It’s been 8 years now since we moved to the British Island, and in all these years most of the island was sort of neglected by us. Life in London is full of downsides, but a major upside was always cheap flights anywhere in Europe and the rest of the world. Literally every country wants to have a flight to London for some reason. So when it was time to pick a holiday destination, it would be anywhere but the UK. Short ride on a tube, short ride on a plane, and you’ve got a whole new country to explore.

Past couple of years somewhat disrupted this glorious routine, thanks to ever changing traveling restrictions - and we’ve turned our gaze inwards. And yes, while it is much more expensive to travel UK vs almost any other European country, there’s still a lot to explore. Being a lucky owner of an EU driving license, renting a car is a breeze - even though you have to endure a few first days learning how to drive on a “correct” side of the road. This becomes less of a problem once you travel further - most roads turn single track once you venture far enough from Central London.

So far I drove from London across England all the way to Scottish islands of Orkney and Outer Hebrides, explored Cornwall and North of England. This December me and my wife decided to drive to Wales and unlock a new country (of a United Kingdom) we never been to.

I mean, how different can be Wales from the rest of England? It is (relatively) small, just outside of Birmingham, and you can get there by car in about 4 hours from London (2 of which you will be stuck in traffic on M25).


Wales got its own language and they are not afraid of using it everywhere. Sure, Scotland got Gaelic, but it is rarely visible, and almost no one speaks it. Welsh on the other hand is everywhere. Road signs are Welsh first, English maybe. Street signs, tourist boards, banners and directions are all in Welsh. Book shops are selling plenty of Welsh books, and people are actually speaking Welsh to each other. Welsh is using the same Latin alphabet, but words are not read as they are written. Many words look like a bunch of random consonants without a single vowel. The place we are staying at is called Cwtsh. And yes, you can learn Welsh on Duolingo - likely part of the plot by Welsh government to have a million speakers in the next 30 years.

1000 years old barn

Our stay is a barn conversion. This one is particularly ancient - dating all the way to around 11th century, which was a long time ago. Built with huge stones, two floors, living room and a kitchen full of appliances including a dishwasher. This barn feels more reliable than most of London flats. On the first night storm Arwen hit this place with winds up to 100 mph. The barn had no problem with that. There’s a burning stove too, which is somehow heating the stone floor. Make some fire, burn some wood, and this place is incredibly warm and cosy to walk around barefeet.

Milk vending machines

We have a farm with fresh milk a short drive away. On the very first day we decided to top up our milk and were up for a surprise. The whole milk vending process is completely automated, vessels are provided, and if you bring your own bottle then you only have to pay for the milk. Contactless payments are accepted. Ah yes, also fresh eggs if you like.
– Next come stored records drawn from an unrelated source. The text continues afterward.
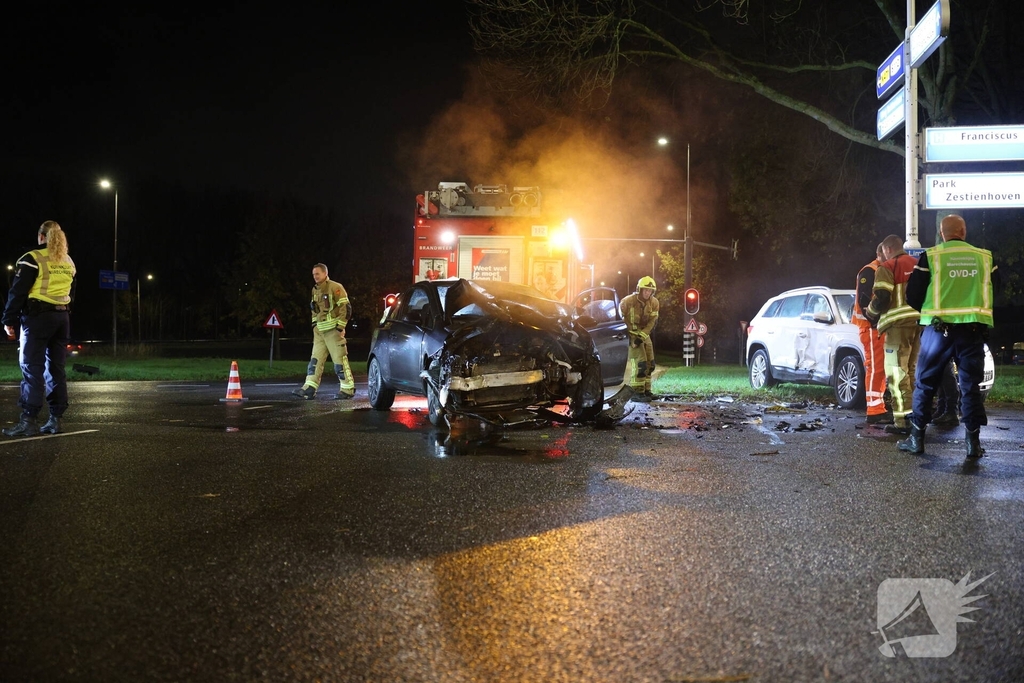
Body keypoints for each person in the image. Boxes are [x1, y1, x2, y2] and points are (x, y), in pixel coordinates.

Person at [898, 214, 996, 460]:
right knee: (970, 386)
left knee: (926, 384)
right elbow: (997, 289)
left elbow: (913, 294)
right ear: (963, 231)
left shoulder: (931, 256)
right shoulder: (984, 257)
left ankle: (916, 439)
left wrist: (932, 312)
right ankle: (973, 444)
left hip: (937, 331)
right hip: (972, 332)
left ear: (942, 233)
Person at [2, 221, 77, 436]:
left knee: (31, 367)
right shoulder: (68, 260)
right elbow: (72, 292)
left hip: (38, 319)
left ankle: (29, 420)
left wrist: (8, 320)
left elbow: (17, 292)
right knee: (56, 369)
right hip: (62, 317)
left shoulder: (32, 258)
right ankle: (55, 419)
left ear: (41, 236)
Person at [865, 234, 921, 434]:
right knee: (911, 372)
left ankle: (902, 421)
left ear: (887, 250)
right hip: (918, 325)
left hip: (897, 328)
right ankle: (916, 417)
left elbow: (881, 297)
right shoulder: (917, 264)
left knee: (896, 374)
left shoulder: (886, 268)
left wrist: (869, 312)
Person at [291, 263, 355, 400]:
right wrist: (315, 324)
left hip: (333, 332)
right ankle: (309, 388)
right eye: (313, 274)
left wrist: (340, 327)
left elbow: (346, 308)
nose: (315, 276)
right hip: (320, 332)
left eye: (317, 274)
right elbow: (314, 309)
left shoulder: (336, 287)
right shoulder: (315, 290)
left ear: (325, 273)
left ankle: (347, 389)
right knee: (315, 361)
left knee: (339, 361)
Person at [853, 243, 891, 424]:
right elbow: (865, 301)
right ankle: (874, 409)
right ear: (879, 253)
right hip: (871, 327)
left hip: (875, 327)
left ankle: (878, 406)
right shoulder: (870, 271)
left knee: (879, 369)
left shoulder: (880, 270)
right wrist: (876, 322)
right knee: (876, 368)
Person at [619, 276, 660, 401]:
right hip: (631, 335)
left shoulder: (654, 303)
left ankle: (646, 390)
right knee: (640, 364)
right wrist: (630, 338)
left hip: (644, 335)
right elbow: (620, 319)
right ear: (639, 289)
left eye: (650, 291)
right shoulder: (627, 301)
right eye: (645, 290)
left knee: (650, 364)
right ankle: (636, 393)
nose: (648, 293)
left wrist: (641, 337)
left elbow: (652, 322)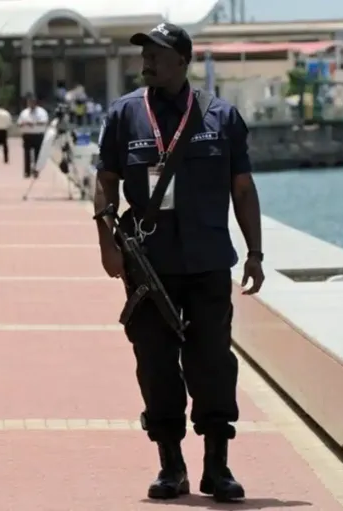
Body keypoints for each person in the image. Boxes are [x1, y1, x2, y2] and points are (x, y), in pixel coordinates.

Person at [93, 23, 264, 503]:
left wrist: (255, 251)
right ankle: (171, 466)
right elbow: (105, 180)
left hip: (209, 263)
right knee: (155, 364)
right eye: (144, 54)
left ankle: (217, 468)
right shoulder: (125, 114)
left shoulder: (221, 116)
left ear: (183, 60)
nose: (147, 62)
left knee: (212, 363)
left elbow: (243, 189)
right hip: (149, 267)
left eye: (157, 54)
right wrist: (105, 239)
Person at [16, 94, 49, 178]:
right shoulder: (24, 112)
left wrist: (33, 123)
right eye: (29, 102)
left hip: (38, 135)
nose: (31, 104)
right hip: (27, 135)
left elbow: (44, 121)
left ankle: (36, 171)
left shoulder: (41, 112)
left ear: (35, 103)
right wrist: (24, 123)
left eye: (32, 102)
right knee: (27, 154)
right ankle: (27, 171)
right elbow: (19, 123)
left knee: (37, 154)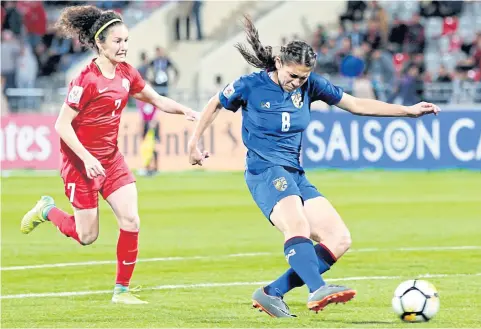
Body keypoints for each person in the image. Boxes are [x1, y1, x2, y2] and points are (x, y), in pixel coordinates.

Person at [187, 16, 440, 318]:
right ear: (278, 63)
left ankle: (272, 293)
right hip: (264, 170)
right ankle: (317, 288)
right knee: (298, 227)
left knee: (339, 238)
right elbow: (215, 103)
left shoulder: (311, 86)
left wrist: (407, 112)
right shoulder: (250, 85)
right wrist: (194, 143)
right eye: (293, 76)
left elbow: (356, 105)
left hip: (295, 172)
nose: (297, 83)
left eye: (304, 78)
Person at [20, 5, 198, 305]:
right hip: (80, 164)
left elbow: (154, 98)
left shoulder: (127, 73)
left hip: (111, 160)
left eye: (126, 41)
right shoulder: (85, 80)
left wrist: (184, 110)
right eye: (117, 41)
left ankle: (122, 291)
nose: (124, 46)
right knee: (87, 236)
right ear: (100, 43)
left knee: (131, 220)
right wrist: (87, 158)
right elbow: (61, 124)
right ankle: (47, 210)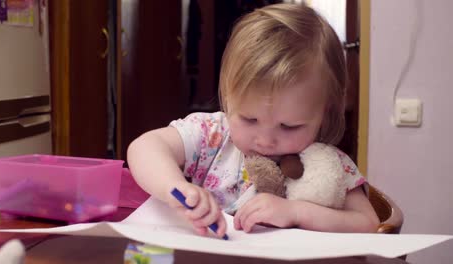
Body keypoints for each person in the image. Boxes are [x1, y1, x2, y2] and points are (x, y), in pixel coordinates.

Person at [127, 3, 380, 238]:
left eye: (289, 126)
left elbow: (368, 223)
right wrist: (176, 188)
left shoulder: (328, 164)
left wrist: (297, 212)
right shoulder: (213, 135)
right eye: (249, 119)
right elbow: (144, 147)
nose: (266, 140)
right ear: (229, 98)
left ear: (324, 113)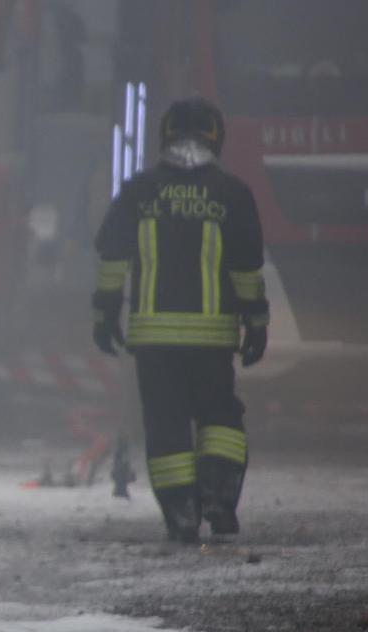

But that’s not all. There’s also a line up of syrups to make your own milkshake. Cappucino flavoured? Sour cherry? They’ve got them all.

As it turned out, milk vending stations are all around Pembrokshire. You are never too far away from a fresh cold milkshake.


Symbol of Wales is a huge fire spitting red dragon. How cool is that? Probably too cool, since Wales is not represented on the UK flag in any shape or form. I totally get it - a red dragon would dominate the rest of the shapes there, which is completely unacceptable.

You can buy a dragon to take home too. A cool metal dragon would set you down for about £200, but it will also withstand all the storms for the next few centuries and be an eternal object of envy from your neighbours.

Or you can buy a sack of Welsh potatoes with a dragon on it.


Wales may look like a tiny area tuck away between Birmingham and Liverpool, easily explorable in a week. In truth we ended up spending a week just around Pembrokshire on the coast and a tiny bit inlands. On the very last day we drove across Wales to the North, across Snowdonia to the town of Llandudno. That was an epic drive, and I can imagine spending couple of weeks in Snowdonia alone, with a bunch of medium format slide film and a trusty Hasselblad.

Things to do next time

Being a fan of heritage railways, there are a bunch of these in Wales - mostly closed down this time of the year. We’ve been to the restored station at Aberystwyth, and I’ve had a glimpse at the railroad at Porthmadog. Is this just the tip of the iceberg? Do we need to come back during spring and visit them all? They also seem to be a narrow gauge type of trains, which makes them very special. Is narrow gaugage a Wales thing? So much to discover.

We’ve completely skipped Brecon Beacons national park, and Snowdonia was also mostly an afterthought - a scenic ride and short stop to marvel at the snowy top of the mount Snowdon. So much to explore, so little time.